State and federal governments and some utility companies offer certain incentives, rebates and tax credits to those who install solar panel systems. There is a federal tax credit of thirty percent through 2032. In addition, there may be state or local income tax credits, property tax exemptions and rebate programs from government agencies. These vary by state, city and utility, and rebates may also depend on whether the solar energy system is purchased or leased. Find information about available programs: http://programs.dsireusa.org/system/program/maps. Be sure to consult with your financial and tax advisor.
One of the most common questions surrounding solar energy is, “How long is it going to take to pay off the solar panels I just installed?” On average, the payback period can range from fewer than 10 years to more than 20 years, depending on the following factors:
- System costs
- Available rebates and incentives
- Operation and maintenance costs for the system
- The amount of electricity produced
- The retail price of electricity you purchase from your cooperative.
Check with your cooperative for more information.
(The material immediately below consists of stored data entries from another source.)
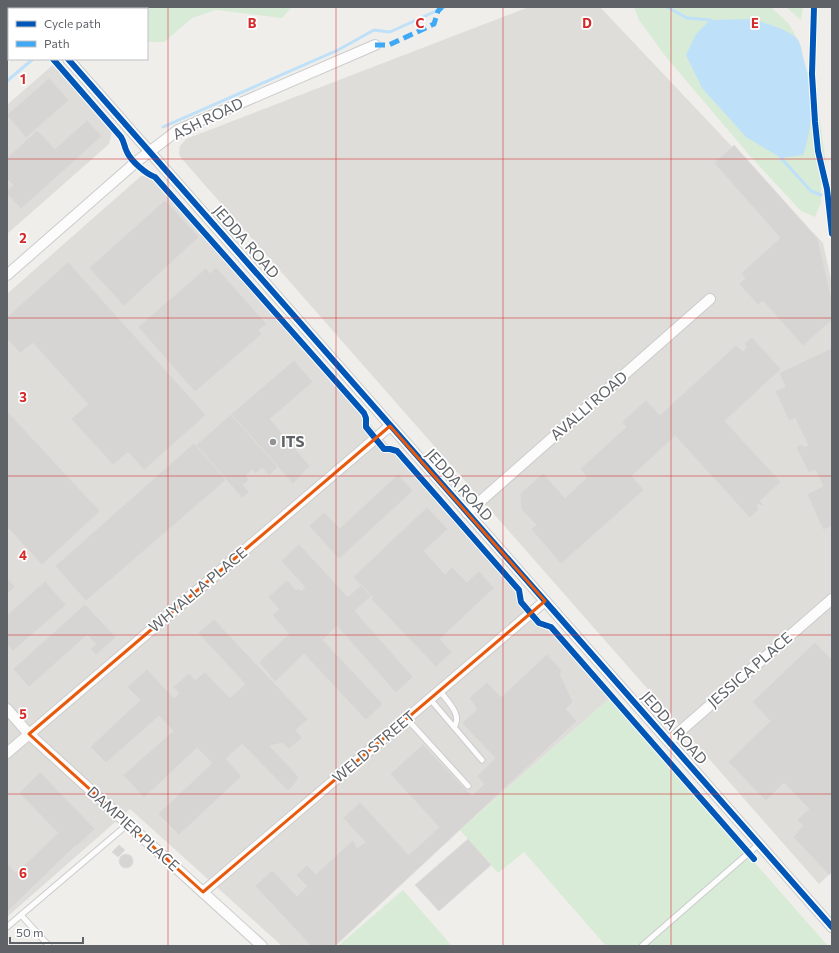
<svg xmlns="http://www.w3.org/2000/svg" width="839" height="953" viewBox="0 0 839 953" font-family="Commissioner,sans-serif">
	<rect width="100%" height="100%" fill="#efeeea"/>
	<g fill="#dfddda">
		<path d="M529 7H600L823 243 832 284V872L819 884 182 159 179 154 180 146 186 139Z"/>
		<path d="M54 64 112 131 109 144 7 234V105Z"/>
		<path d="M141 176 154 177 610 698 327 946H282L130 809 7 917V294Z"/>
	</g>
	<g fill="#d8ebd6">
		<path d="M38 7H292L282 18 216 10 192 18 164 42H147V9H40Z"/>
		<path d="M634 7H771L789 24 798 40 808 74 815 139 821 179V203L815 217 801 211 751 157 666 57 639 20Z"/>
		<path d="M786 7H803L801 20Z"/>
		<path d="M817 102 828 178C819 152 817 130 817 102Z"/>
		<path d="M610 698 828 946H606L524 852 498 873 460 830Z"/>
		<path d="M403 890 452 946H338Z"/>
	</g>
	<path fill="#bfe0f9" d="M753 19C764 23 791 30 798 40 801 44 802 52 803 57 812 89 815 123 803 155L781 158 746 137 702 88 686 55 696 34 710 20Z"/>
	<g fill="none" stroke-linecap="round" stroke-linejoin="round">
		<g stroke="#bfe0f9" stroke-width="3">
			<path d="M667 7 687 18 710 20 713 22"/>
			<path d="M83 9 85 7"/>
			<path d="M7 81 33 59"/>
			<path d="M163 127 338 50 374 30 390 32 445 7"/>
			<path d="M781 155V158L811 191 821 195"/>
		</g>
	</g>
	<g fill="#d6d5d3" stroke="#deddd9">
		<path d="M49 78 69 100 26 138 7 115Z"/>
		<path d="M87 120 102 136 21 209 7 194V190L13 185 7 179V158L37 130 55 149Z"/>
		<path d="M734 145 818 239 832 300V320L803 346 763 301 758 305 739 284 745 278 741 273 780 238 714 163Z"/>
		<path d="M165 200 199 237 124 306 89 268Z"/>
		<path d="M68 262 206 415 144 470 128 452 113 465 71 419 88 404 33 343 20 353 7 339V317Z"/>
		<path d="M216 267 267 324 259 330 262 334 195 392 138 327 206 268 210 273Z"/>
		<path d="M752 337 781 369 725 421 781 482 760 501 764 505 762 506 759 504 757 506 759 509 750 518 675 436 632 476 644 490 561 564 531 529 536 525 521 509 520 494 543 473 565 498 587 477 580 469 626 427 622 422 646 400 660 415 736 345 743 351 747 347 744 344Z"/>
		<path d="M832 348V526L823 530 807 494 823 486 815 470 809 473 796 447 802 444 804 447 808 445 795 418 789 421 775 391 785 387 779 373Z"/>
		<path d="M294 360 313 382 270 419 310 466 293 484 231 414Z"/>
		<path d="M7 411 100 511 42 565 9 529 7 531Z"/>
		<path d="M231 414 278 467 269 476 262 468 256 474 252 470 246 476 249 480 243 485 249 492 242 498 196 445Z"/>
		<path d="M194 443 226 480 86 601 55 566Z"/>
		<path d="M398 474 413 491 339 559 309 526 324 512 340 528Z"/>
		<path d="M427 507 448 529 424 551 445 574 452 567 467 582 479 571 494 588 440 639 452 652 436 667 371 599 373 598 353 577Z"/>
		<path d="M299 544 348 597 361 585 371 596 355 611 413 677 396 693 337 626 323 640 383 704 366 720 304 654 275 682 259 662 289 634 272 615 279 609 268 597 287 580 296 590 298 588 301 591 305 587 281 561Z"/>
		<path d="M7 577 15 587 7 594Z"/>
		<path d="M45 581 66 605 13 651 7 644V615Z"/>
		<path d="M85 604 116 637 96 655 90 649 96 644 87 635 29 687 13 669Z"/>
		<path d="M214 619 308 719 296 730 302 738 289 749 282 743 270 746 299 777 294 785 288 791 242 744 226 759 242 776 179 835 158 814 212 763 197 748 144 798 123 775 173 731 159 716 106 763 90 747 140 700 127 687 147 669 174 698 179 693 173 687 189 673 195 680 205 672 230 698 245 684 198 633Z"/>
		<path d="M815 642 832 660V872L829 875 793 837 803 826 797 820 809 809 784 783 766 801 728 762 770 721 752 702Z"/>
		<path d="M547 654 562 671 560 674 573 702 566 709 577 721 335 946H311L255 886 272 870 297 896 307 886 296 875 307 865 316 874 353 840 357 848 365 842 343 818 360 802 409 855 439 827 390 774 423 744 472 796 484 784 477 776 495 758 462 723 477 709 469 698 487 682 501 697Z"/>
		<path d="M40 772 95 829 76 847 75 846 7 912V863L16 873 58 833 19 793Z"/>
		<path d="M468 839 491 865 439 911 415 885Z"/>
		<path d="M119 845 125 850 118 857 112 852Z"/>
		<circle cx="126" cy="861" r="7"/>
	</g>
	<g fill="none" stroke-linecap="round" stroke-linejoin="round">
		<defs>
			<g id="service">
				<path d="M440 691C447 701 463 715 454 727"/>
				<path d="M430 699 482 760"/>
				<path d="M407 719 468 786"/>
				<path d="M21 915 128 824"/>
				<path d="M7 927 21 915 49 946"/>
				<path d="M642 946 759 844"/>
			</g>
			<g id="minor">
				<path d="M22 7 24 9"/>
				<path d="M68 59 832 927"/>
				<path d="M7 275 136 162 178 130 375 45"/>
				<path d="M467 513 710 299"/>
				<path d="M7 709 29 734 262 946"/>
				<path d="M669 741 832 599"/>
				<path d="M7 753 390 426"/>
				<path d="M203 892 545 601"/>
			</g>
		</defs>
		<use href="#service" stroke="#cbcccc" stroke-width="7"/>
		<use href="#minor" stroke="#cbcccc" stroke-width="12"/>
		<use href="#service" stroke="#fdfcfc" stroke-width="5"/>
		<use href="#minor" stroke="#fdfcfc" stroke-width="10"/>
		<path stroke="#3fa9f5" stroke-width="5" stroke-dasharray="10 5" stroke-linecap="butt" d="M375 45H389L434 24 438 11 442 7"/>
		<defs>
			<g id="cycleway">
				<path d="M814 7 812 74 815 122 818 151 827 189 832 234"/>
				<path d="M53 59 121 137C125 143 124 147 127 152 131 161 146 174 155 177L364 413 366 418V427L384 449H390L397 451 519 590 521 602 539 623 551 627 754 859"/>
				<path d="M68 59 832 927"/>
			</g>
		</defs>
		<use href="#cycleway" stroke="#fff" stroke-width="8"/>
		<use href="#cycleway" stroke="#0057b8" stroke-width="6"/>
	</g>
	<path fill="none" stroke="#e8590c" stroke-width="3" stroke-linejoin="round" d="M390 426 545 601 203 892 29 734Z"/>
	<path fill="none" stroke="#d62828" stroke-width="1" stroke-opacity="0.55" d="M168 7V946M336 7V946M503 7V946M671 7V946M7 159H832M7 318H832M7 476H832M7 635H832M7 794H832"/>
	<circle fill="#919496" stroke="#fff" stroke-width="1.5" cx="273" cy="442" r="4"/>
	<g text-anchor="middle" stroke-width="3.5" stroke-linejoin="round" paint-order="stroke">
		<g font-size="15" fill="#5f6368" stroke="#fff">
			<text transform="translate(208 119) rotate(-26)" y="5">ASH ROAD</text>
			<text transform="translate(246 242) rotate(49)" y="5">JEDDA ROAD</text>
			<text transform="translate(589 406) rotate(-41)" y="5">AVALLI ROAD</text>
			<text transform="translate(459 485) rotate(48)" y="5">JEDDA ROAD</text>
			<text transform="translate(198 590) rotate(-40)" y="5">WHYALLA PLACE</text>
			<text transform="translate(750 670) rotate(-41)" y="5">JESSICA PLACE</text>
			<text transform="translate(674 728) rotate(49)" y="5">JEDDA ROAD</text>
			<text transform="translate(374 747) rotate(-40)" y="5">WELD STREET</text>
			<text transform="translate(133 829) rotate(42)" y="5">DAMPIER PLACE</text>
		</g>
		<g font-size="15" font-weight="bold" fill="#5f6368" stroke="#fff" text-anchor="start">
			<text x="281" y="447">ITS</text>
		</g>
	</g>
	<g font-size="13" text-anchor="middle" font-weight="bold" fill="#d62828" stroke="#fff" stroke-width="3.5" stroke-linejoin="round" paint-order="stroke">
		<text x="252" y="28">B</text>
		<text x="420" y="28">C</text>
		<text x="587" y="28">D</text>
		<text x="755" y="28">E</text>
		<text x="23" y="84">1</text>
		<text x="23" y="243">2</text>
		<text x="23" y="402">3</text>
		<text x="23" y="560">4</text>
		<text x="23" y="719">5</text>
		<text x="23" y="878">6</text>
	</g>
	<rect width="839" height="953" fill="none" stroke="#5f6368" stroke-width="16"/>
	<rect x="8" y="8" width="140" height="52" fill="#ffffff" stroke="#bfc1c3"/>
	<rect x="16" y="21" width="20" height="6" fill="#0057b8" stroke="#bfc1c3"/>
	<text x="44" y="28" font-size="12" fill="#5f6368">Cycle path</text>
	<rect x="16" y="41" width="20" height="6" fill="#3fa9f5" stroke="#bfc1c3"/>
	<text x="44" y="48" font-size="12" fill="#5f6368">Path</text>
	<path d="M10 937v6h73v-6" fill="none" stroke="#5f6368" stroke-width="2"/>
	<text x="16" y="937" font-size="12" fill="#5f6368" stroke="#ffffff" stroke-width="3" paint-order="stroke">50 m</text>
</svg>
Certified PV products and solar panel systems generally are reliable and can work for 30 years on average. Manufacturers test solar panels for hail impact, high wind and freeze-thaw cycles to represent real-life situations. Most manufacturers offer 20- to 25-year warranties for panels; extended warranties may be available at an extra cost. Maintenance is required, and you should talk with your system provider about proper care. On average, solar panels degrade at a rate of 1 percent each year. Additionally, you need to make sure your roof is in good shape before installation. Other components like inverters may have a shorter life. Solar panels may outlast the roof they are attached to. Make sure your roof is in good shape or budget for replacement during the life of the system.
To determine if solar is right for your house, you can look at factors such as which direction your home faces, the condition of your roof, and obstructions such as trees and other buildings that may block the sun during the peak generation period of 9:00 a.m. to 3:00 p.m. Solar contractors can provide a more detailed analysis on whether or not your home is suitable for a solar panel system, and your cooperative can offer advice, too.
If your house is not ideal for solar, you rent your home or you just aren’t ready to make a big investment, there are other options. Talk to your cooperative about community solar or green power program options.